The Raven (1915) poster

The Raven (1915)

Rating:


USA. 1915.

Crew

Director/Screenplay – Charles J. Brabin, Based on the Play and Novel The Raven: The Love Story of Edgar Allan Poe by George Cochran Hazelton. Production Company – Essanay Film Mgt Co.

Cast

Henry B. Walthall (Edgar Allan Poe), Wanda Howard (Virginia Clemm/Helen Whitman/Lenore/A Lost Spirit), Ernest Maupain (John Allan)


Plot

Edgar Poe is adopted by his stepfather and takes his name Allan. At college, he spends much time drinking and incurs gambling debts, forcing him to be sent back home. He marries Virginia Clemm but struggles to make a living as a writer. She then dies. Slumping into alcoholism, Poe has visions of a raven appearing to him and sees the ghost of Virginia beckoning from the afterlife.

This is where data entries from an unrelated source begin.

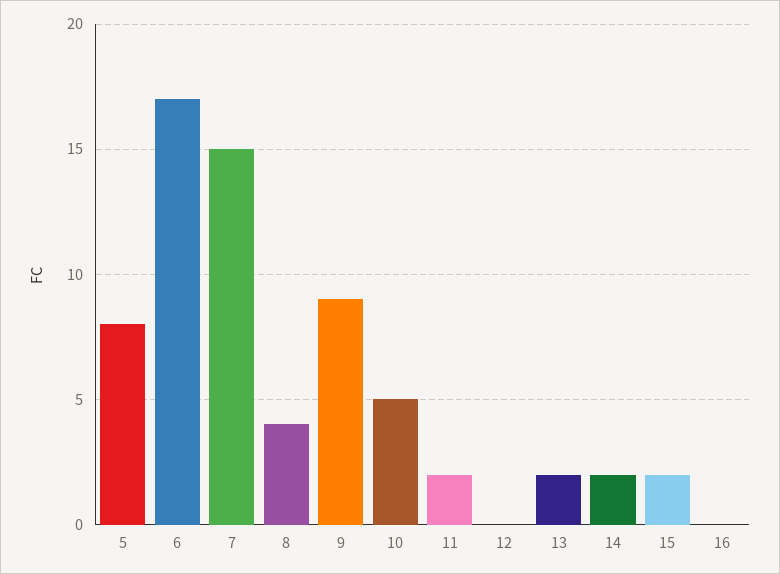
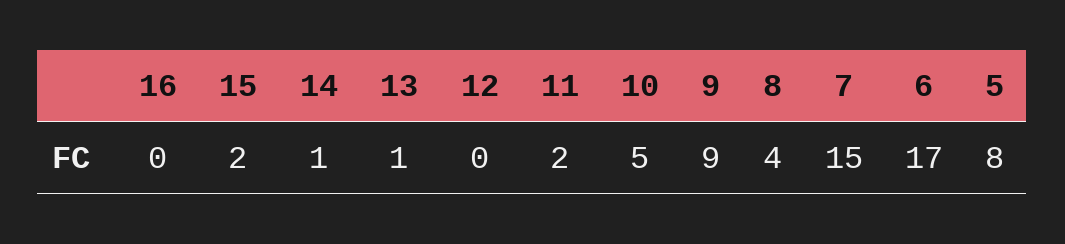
  {
    "5": 8,
    "6": 17,
    "7": 15,
    "8": 4,
    "9": 9,
    "10": 5,
    "11": 2,
    "12": 0,
-   "13": 2,
+   "13": 1,
-   "14": 2,
+   "14": 1,
    "15": 2,
    "16": 0
  }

This was one of several films based on Edgar Allan Poe’s poem The Raven (1845). The poem features an unnamed narrator who mourns his lost love Lenore and is interrupted by a raven that only speaks the word “nevermore.” There have been several film versions that take the title of the poem, although none of these bear the slightest resemblance to what the poem describes, featuring plots as diverse as The Raven (1935) with Bela Lugosi as a Poe-obsessed madman; Roger Corman’s The Raven (1963), a comedy about warring magicians; The Raven (2007) with a raven-masked killer attacking people at a ball in the present; and The Raven (2012) with Poe himself trying to stop a serial killer influenced by his work. In fact, this version can be considered the only one of the films bearing the title that has anything in it that resembles the substance of the poem.

The film is based on the play The Raven: The Love Story of Edgar Allan Poe (1903) by the actor and playwright George Cochran Hazelton who later adapted the play as a book The Raven: The Love Story of Edgar Allan Poe (‘Twixt Fact and Fancy) (1909). The film purports to be a Poe biopic and covers key events of Poe’s life – his strained relationship with his stepfather; his being evicted from military academy; his marriage to Virginia Clemm and her early death; his struggles with poverty and mounting debts; his reputed drunkenness.

Some of these aspects such as the reports of Poe being a drunkard and opium addict have been revealed as exaggerations that emerged after his death. While Poe did have a fondness for drink, he did so no more than most regular drinkers who occasionally overindulge but hardly to the extent of famous alcoholic writers like Dylan Thomas and Charles Bukowski. The question is to what extent this was publicly known back in 1915; otherwise, it just feels that George Cochran Hazelton is repeating commonly known (or assumed) facts about Poe.

Fully half of The Raven can be thrown into the straight biopic category. I was watching a not very good quality copy pulled off YouTube so it is sometimes hard to tell what is going on. About the halfway point we do get what seem to be a series of dreams(?)/drunken hallucinations(?) as Poe (Henry B. Walthall) is visited by the raven. Sections of the poem are quoted in intertitle cards with the word ‘Nevermore’ appearing in caps.

In between this, Poe has several hallucinations including that of a figure struggling Sisyphus-like up a slope as the word ‘Wine’ appears on a boulder. We get other visions of Poe’s soul departing from his body, he travelling up to the Pearly Gates and being visited by a woman (where it is not clear whether this is Virginia’s ghost or someone else). There is the brief recap of a fairytale (although oddly nowhere do we get any mention of Poe as horror writer). It all emerges as a rather slight and not terribly interesting film.

Charles J. Brabin was a regular director of the silent era and on into the talkies. His greatest fame was probably as the husband of silent movie star Theda Bara. His one other genre film was the amazing The Mask of Fu Manchu (1932) with Boris Karloff as the Chinese super-villain.